[[ DATASET ENTRIES, beginning ]]
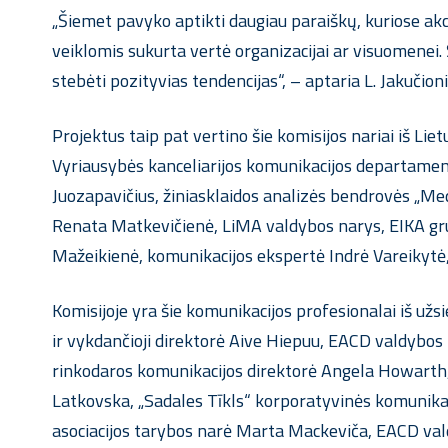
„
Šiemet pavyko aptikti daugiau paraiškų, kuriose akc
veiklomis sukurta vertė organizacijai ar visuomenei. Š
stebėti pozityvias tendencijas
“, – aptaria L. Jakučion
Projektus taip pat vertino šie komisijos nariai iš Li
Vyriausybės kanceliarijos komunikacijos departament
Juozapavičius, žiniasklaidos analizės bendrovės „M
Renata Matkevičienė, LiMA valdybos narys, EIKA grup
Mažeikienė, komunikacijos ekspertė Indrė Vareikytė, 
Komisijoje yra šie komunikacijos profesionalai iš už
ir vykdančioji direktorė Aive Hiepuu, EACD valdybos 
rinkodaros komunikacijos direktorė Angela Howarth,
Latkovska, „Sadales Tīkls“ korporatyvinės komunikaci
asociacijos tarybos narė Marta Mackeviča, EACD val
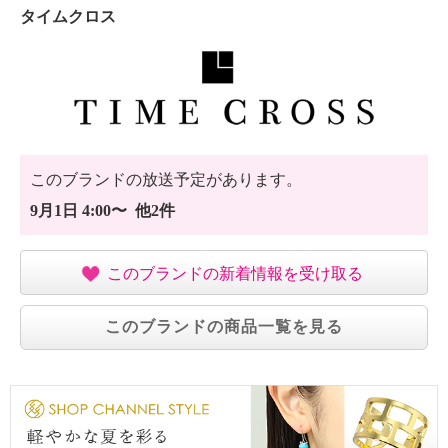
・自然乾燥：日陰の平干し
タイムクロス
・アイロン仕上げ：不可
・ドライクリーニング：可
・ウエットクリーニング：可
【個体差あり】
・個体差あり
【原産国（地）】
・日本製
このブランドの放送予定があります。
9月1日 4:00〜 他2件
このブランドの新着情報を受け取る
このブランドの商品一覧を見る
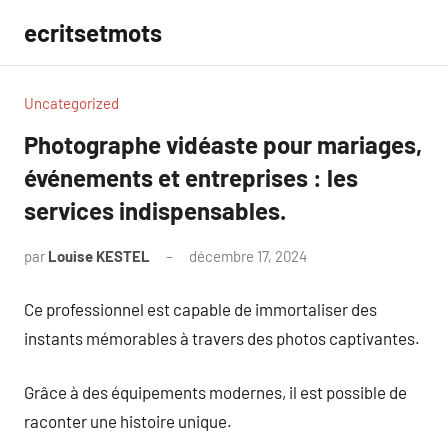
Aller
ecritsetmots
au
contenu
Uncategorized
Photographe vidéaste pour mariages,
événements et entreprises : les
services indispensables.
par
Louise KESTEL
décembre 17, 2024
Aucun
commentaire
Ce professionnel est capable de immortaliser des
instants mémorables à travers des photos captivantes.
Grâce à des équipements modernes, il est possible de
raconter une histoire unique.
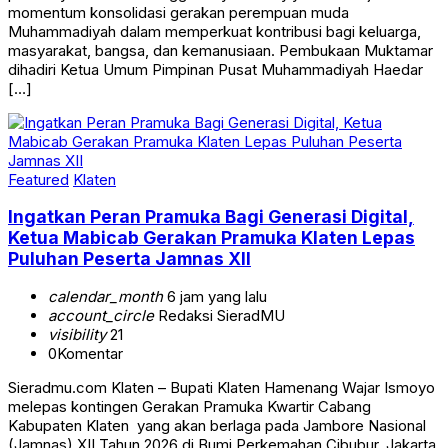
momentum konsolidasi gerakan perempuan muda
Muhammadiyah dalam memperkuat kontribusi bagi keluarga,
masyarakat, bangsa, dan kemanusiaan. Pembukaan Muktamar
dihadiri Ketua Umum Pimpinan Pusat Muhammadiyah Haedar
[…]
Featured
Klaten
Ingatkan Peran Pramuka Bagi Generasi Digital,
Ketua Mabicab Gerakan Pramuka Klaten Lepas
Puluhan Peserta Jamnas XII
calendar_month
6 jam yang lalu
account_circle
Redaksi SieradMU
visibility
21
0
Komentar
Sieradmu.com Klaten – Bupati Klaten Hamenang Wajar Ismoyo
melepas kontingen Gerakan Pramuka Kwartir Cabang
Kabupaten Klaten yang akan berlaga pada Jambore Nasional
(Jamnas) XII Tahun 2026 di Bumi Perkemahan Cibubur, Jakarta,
[[ DATASET ENTRIES, end ]]
[[ DATASET ENTRIES, beginning ]]
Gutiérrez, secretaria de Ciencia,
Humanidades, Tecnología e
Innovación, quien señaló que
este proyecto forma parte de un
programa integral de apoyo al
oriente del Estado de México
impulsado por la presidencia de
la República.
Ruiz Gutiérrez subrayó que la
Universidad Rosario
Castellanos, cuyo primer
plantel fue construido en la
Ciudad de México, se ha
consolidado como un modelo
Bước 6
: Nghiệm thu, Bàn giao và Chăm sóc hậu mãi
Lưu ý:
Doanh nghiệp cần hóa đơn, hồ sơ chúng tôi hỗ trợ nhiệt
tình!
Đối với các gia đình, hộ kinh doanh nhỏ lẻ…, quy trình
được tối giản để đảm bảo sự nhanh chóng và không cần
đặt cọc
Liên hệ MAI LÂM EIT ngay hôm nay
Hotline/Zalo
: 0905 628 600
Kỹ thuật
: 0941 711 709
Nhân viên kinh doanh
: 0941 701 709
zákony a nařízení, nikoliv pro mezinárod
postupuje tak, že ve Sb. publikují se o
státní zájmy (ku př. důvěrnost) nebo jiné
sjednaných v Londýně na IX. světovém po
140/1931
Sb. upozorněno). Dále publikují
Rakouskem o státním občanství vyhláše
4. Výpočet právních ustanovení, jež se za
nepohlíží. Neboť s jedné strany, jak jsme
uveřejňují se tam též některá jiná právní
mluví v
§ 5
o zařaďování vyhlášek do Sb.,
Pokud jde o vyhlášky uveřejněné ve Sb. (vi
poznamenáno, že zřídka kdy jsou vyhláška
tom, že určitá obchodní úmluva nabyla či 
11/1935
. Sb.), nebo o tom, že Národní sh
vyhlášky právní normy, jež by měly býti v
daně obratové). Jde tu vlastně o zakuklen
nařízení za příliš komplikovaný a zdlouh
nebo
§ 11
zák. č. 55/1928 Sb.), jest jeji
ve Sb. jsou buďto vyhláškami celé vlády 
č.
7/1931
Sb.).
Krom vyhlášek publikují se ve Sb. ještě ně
[[ DATASET ENTRIES, end ]]
## INSTRUCTIONS FOR THE TASK
Return the lines from the line containing "Gutiérrez, secretaria de" to the line containing "Krom vyhlášek publikují se ve Sb. ještě ně", both included, exactly as they stand.

## EXERCISE SOLUTION
Gutiérrez, secretaria de Ciencia,
Humanidades, Tecnología e
Innovación, quien señaló que
este proyecto forma parte de un
programa integral de apoyo al
oriente del Estado de México
impulsado por la presidencia de
la República.
Ruiz Gutiérrez subrayó que la
Universidad Rosario
Castellanos, cuyo primer
plantel fue construido en la
Ciudad de México, se ha
consolidado como un modelo
Bước 6
: Nghiệm thu, Bàn giao và Chăm sóc hậu mãi
Lưu ý:
Doanh nghiệp cần hóa đơn, hồ sơ chúng tôi hỗ trợ nhiệt
tình!
Đối với các gia đình, hộ kinh doanh nhỏ lẻ…, quy trình
được tối giản để đảm bảo sự nhanh chóng và không cần
đặt cọc
Liên hệ MAI LÂM EIT ngay hôm nay
Hotline/Zalo
: 0905 628 600
Kỹ thuật
: 0941 711 709
Nhân viên kinh doanh
: 0941 701 709
zákony a nařízení, nikoliv pro mezinárod
postupuje tak, že ve Sb. publikují se o
státní zájmy (ku př. důvěrnost) nebo jiné
sjednaných v Londýně na IX. světovém po
140/1931
Sb. upozorněno). Dále publikují
Rakouskem o státním občanství vyhláše
4. Výpočet právních ustanovení, jež se za
nepohlíží. Neboť s jedné strany, jak jsme
uveřejňují se tam též některá jiná právní
mluví v
§ 5
o zařaďování vyhlášek do Sb.,
Pokud jde o vyhlášky uveřejněné ve Sb. (vi
poznamenáno, že zřídka kdy jsou vyhláška
tom, že určitá obchodní úmluva nabyla či 
11/1935
. Sb.), nebo o tom, že Národní sh
vyhlášky právní normy, jež by měly býti v
daně obratové). Jde tu vlastně o zakuklen
nařízení za příliš komplikovaný a zdlouh
nebo
§ 11
zák. č. 55/1928 Sb.), jest jeji
ve Sb. jsou buďto vyhláškami celé vlády 
č.
7/1931
Sb.).
Krom vyhlášek publikují se ve Sb. ještě ně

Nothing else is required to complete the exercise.